# What is the largest species of trap door spider?



## Bryan91901 (Jul 26, 2006)

I was just interested in this so I can look it up but can't seem to find any info on it? Can anyone give me the scientific name ..or common, of the biggest known trap doors there are???:?


----------



## Deolok (Jul 27, 2006)

Other then a type of tarantula, I dont know...


----------



## Randolph XX() (Jul 27, 2006)

lipthesis sp?


----------



## spinnekop (Jul 27, 2006)

I think the Malaysian trapdoor Liphistius sp. is one of the biggest. But this specie is very rare.
http://www.petbugs.com/caresheets/Liphistius-sp.html

You are actually refering to trapdoor spiders, not funnelweb spiders? There's a big difference between these two.


----------



## Gigas (Jul 27, 2006)

generally there is only 3 trapdoors spiders you can get, they are normally given the blanket name of gorgyrelles sp the max out at around 5cm, of the black,red,black with orange stripes the latter is said to be the largest


----------



## Sedat (Jul 28, 2006)

A trap-door spider is not a tarantula. The funnel-web is related to the tarantula and is relatively known as the funnel-web tarantula.
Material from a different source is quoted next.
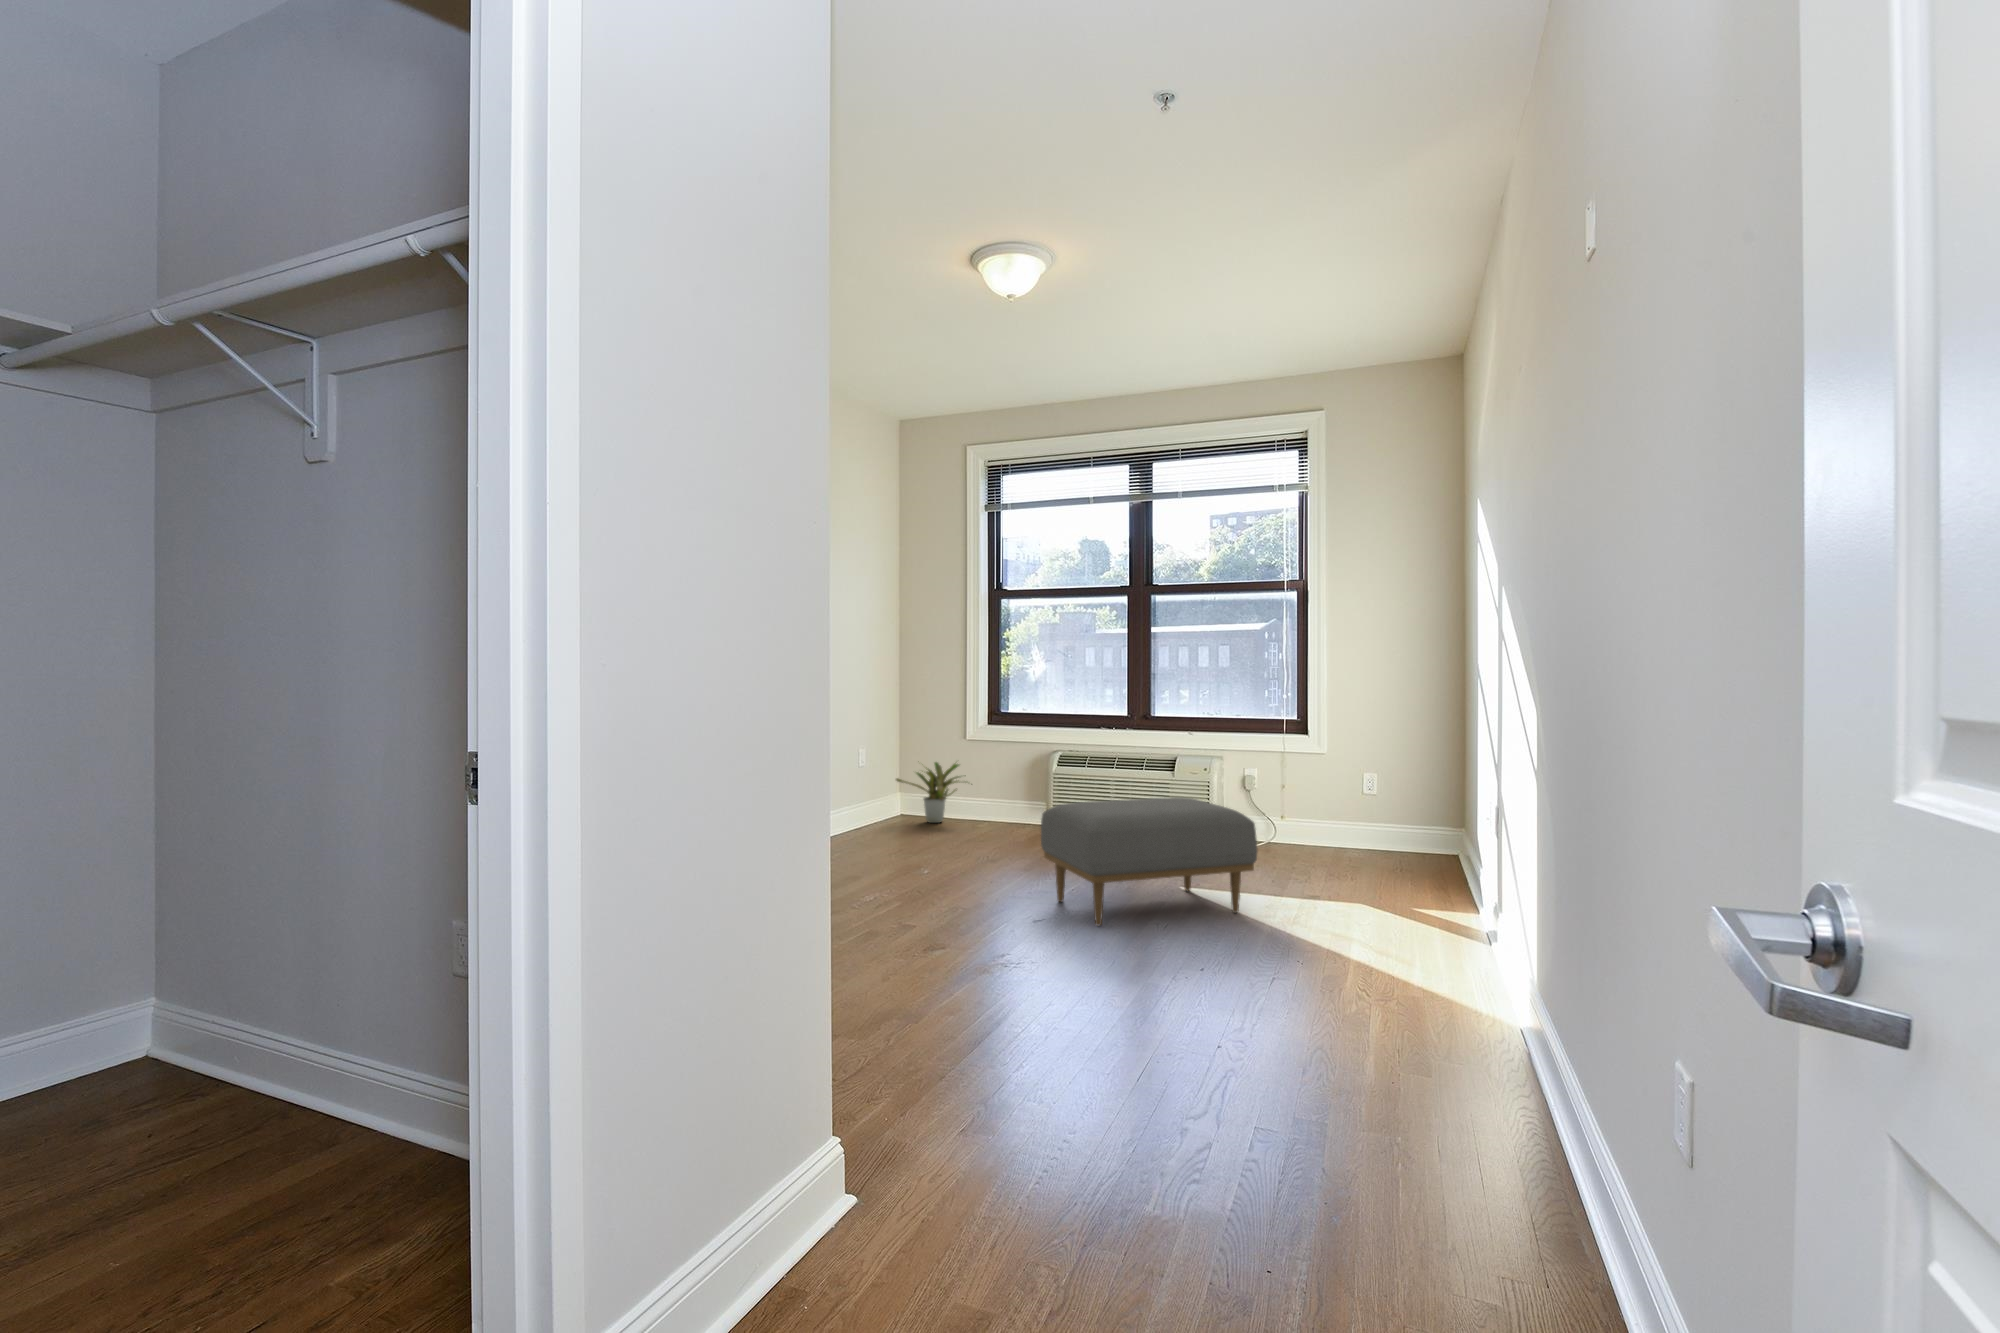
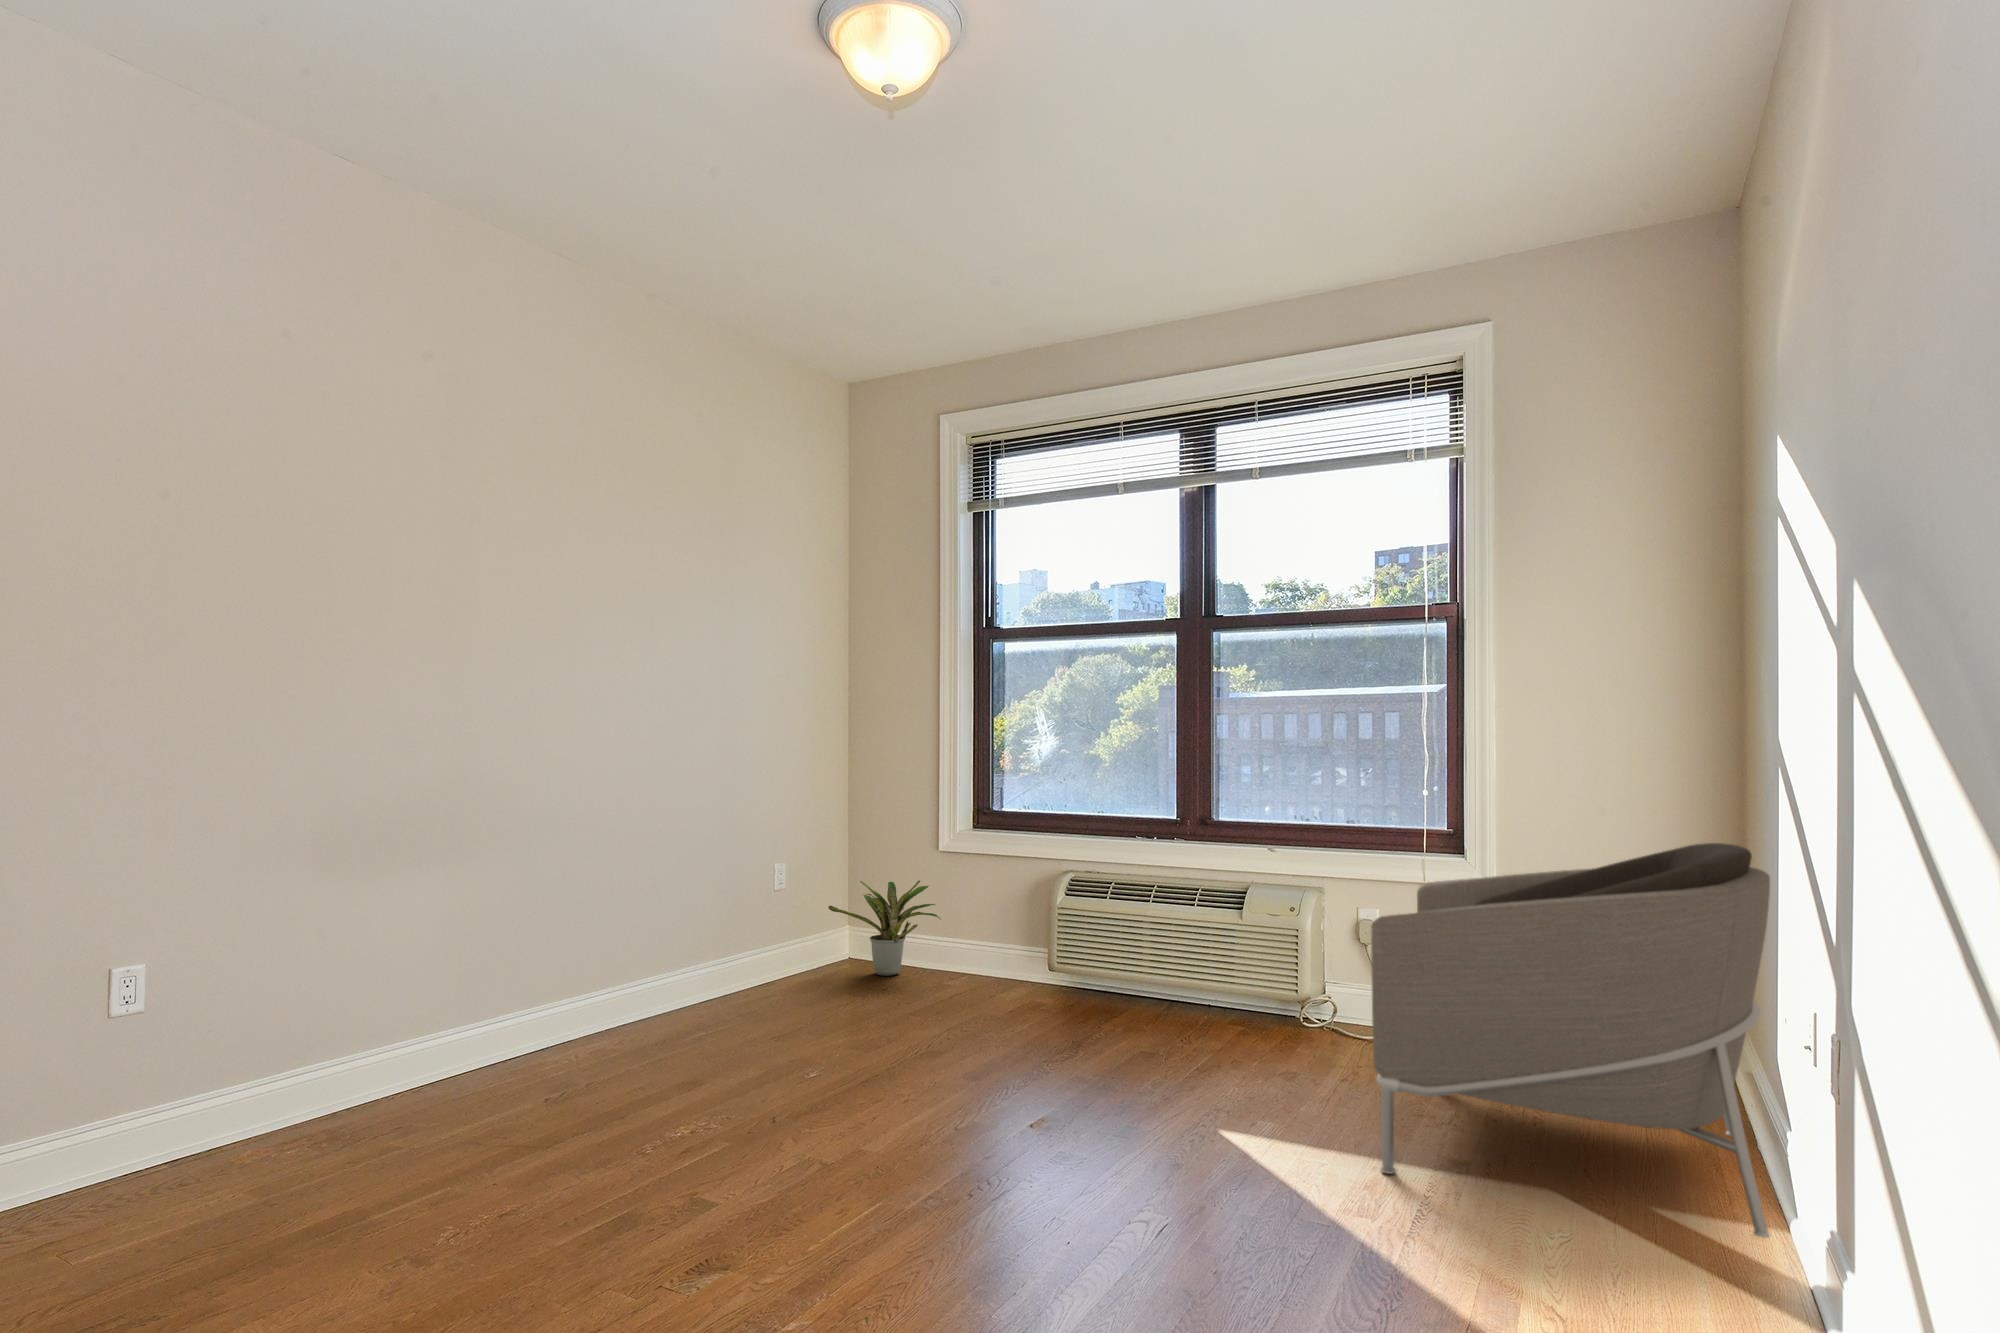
armchair: none [1270,721,1476,915] -> present [1371,843,1770,1238]
ottoman: present [1041,797,1258,926] -> none [958,972,1339,1226]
The trap-door is also known as the mouse spider in Australia.


----------



## Tescos (Jul 30, 2006)

This is the largest I keep. 
_Liphistius sp._

Reactions: Like 1


----------



## Tescos (Aug 24, 2006)

srap my last post as I have now seen a larger one.


----------



## Steven Gielis (Aug 24, 2006)

@ Tescos: Are these spider common available?


----------



## Tescos (Aug 25, 2006)

not seen them often for sale.


----------